--- WHAT TO PRODUCE ---
Please print everything from the line containing "phylum: Arthropoda" down to the end of the material below, including that line, and leave the pictures out.
..........
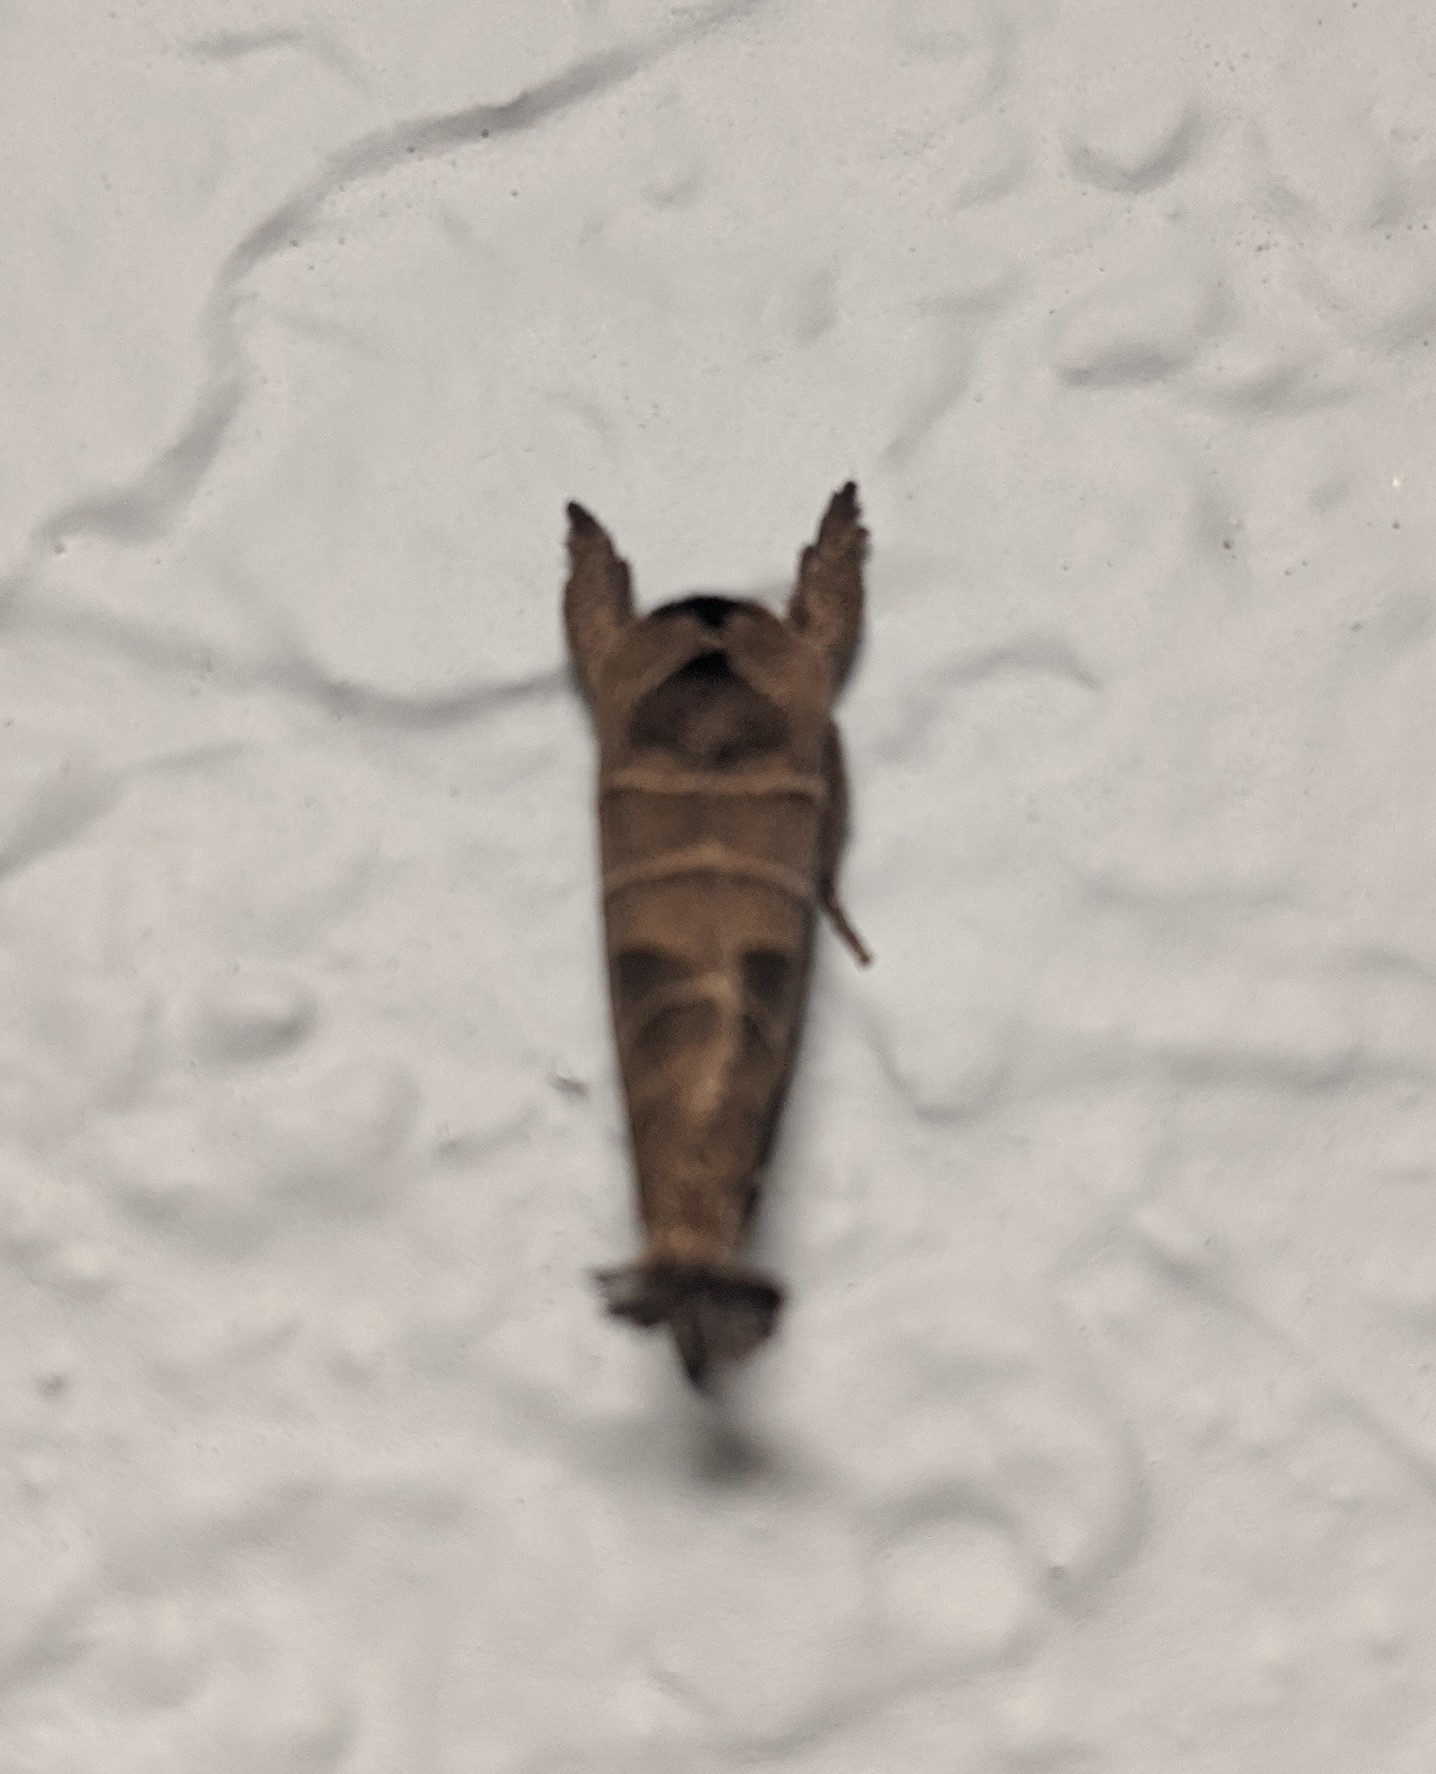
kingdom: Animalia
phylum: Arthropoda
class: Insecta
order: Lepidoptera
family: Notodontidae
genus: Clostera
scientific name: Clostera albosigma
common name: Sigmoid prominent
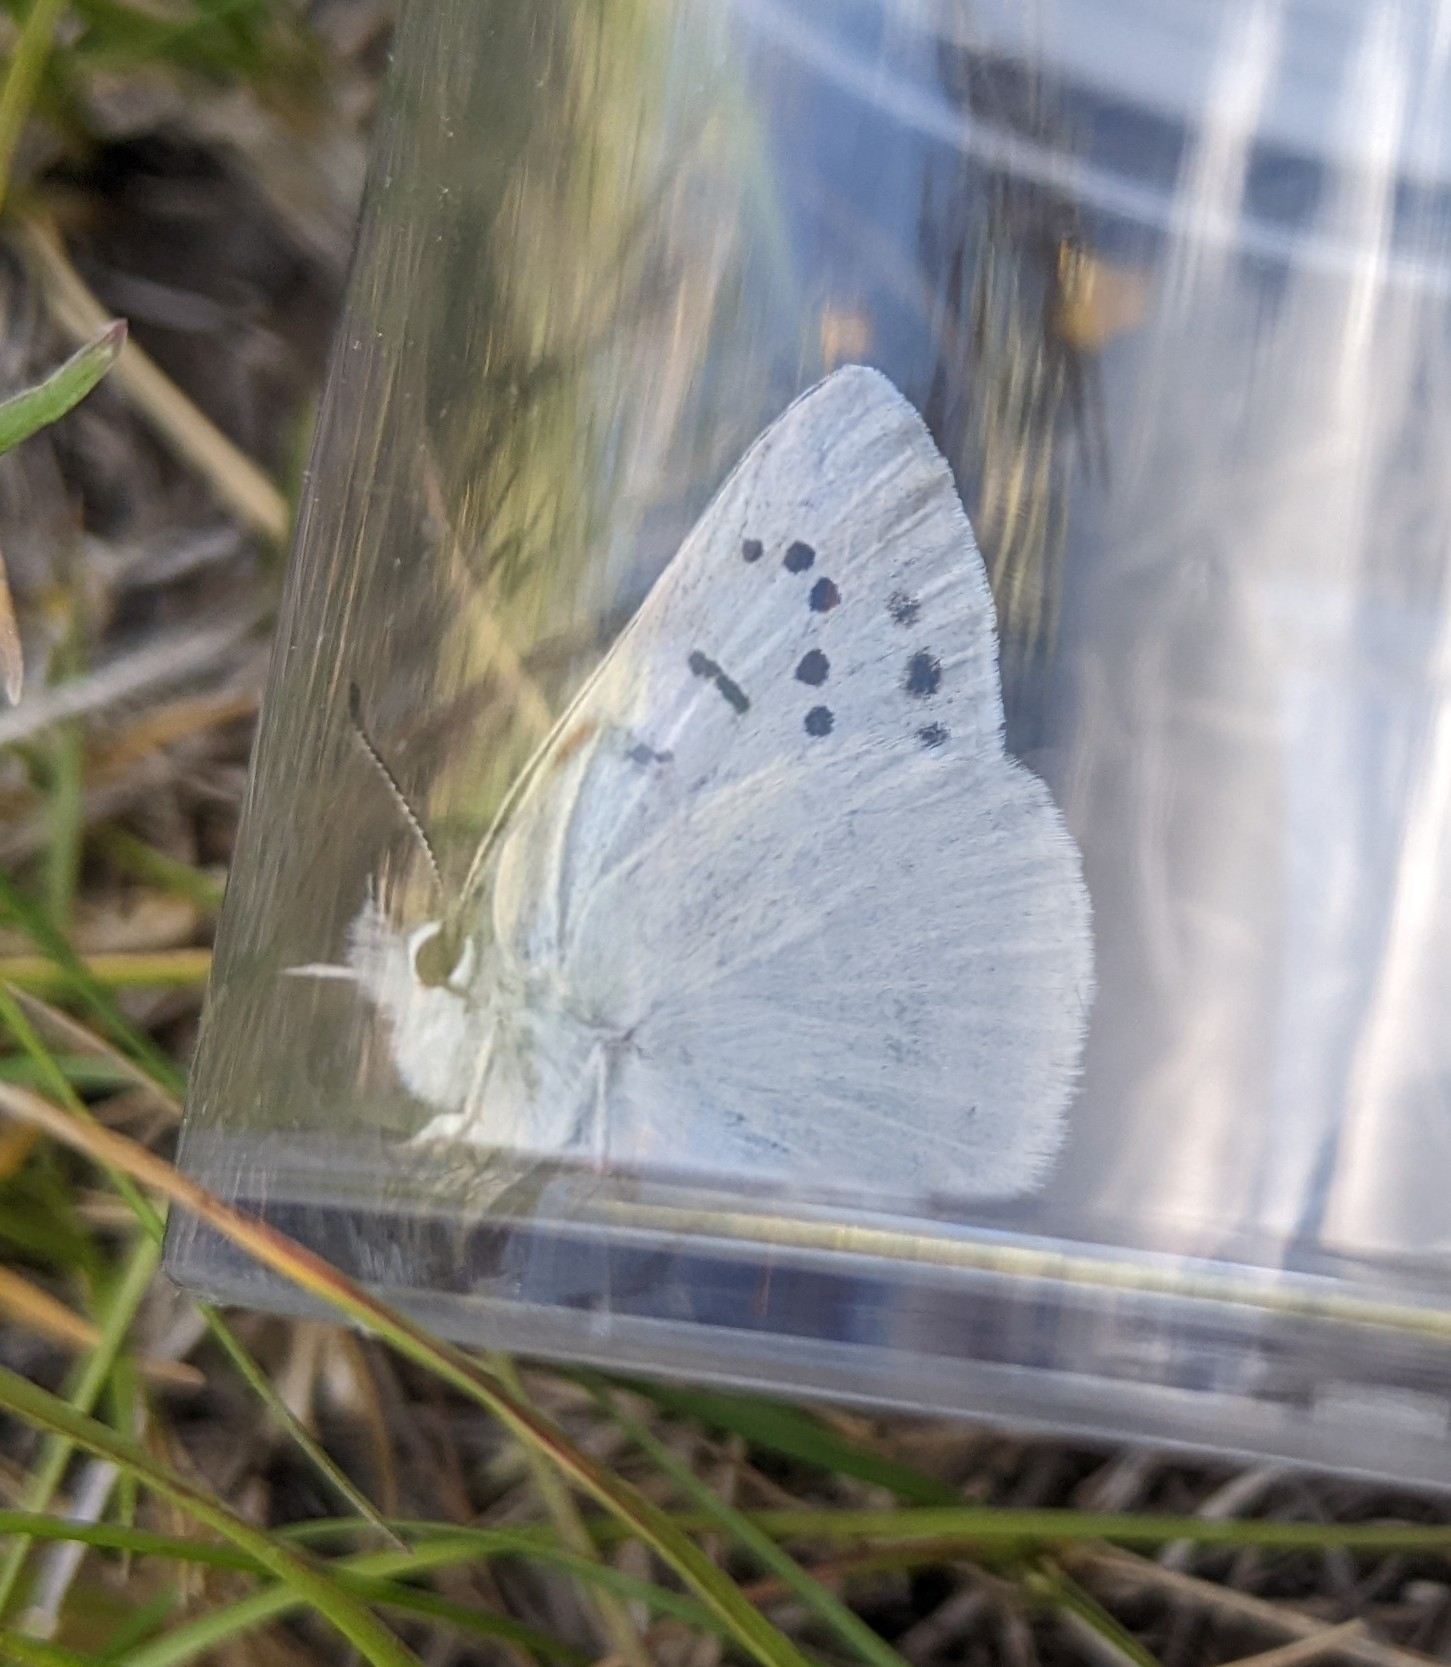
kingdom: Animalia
..........
--- EXPECTED ANSWER ---
phylum: Arthropoda
class: Insecta
order: Lepidoptera
family: Notodontidae
genus: Clostera
scientific name: Clostera albosigma
common name: Sigmoid prominent
kingdom: Animalia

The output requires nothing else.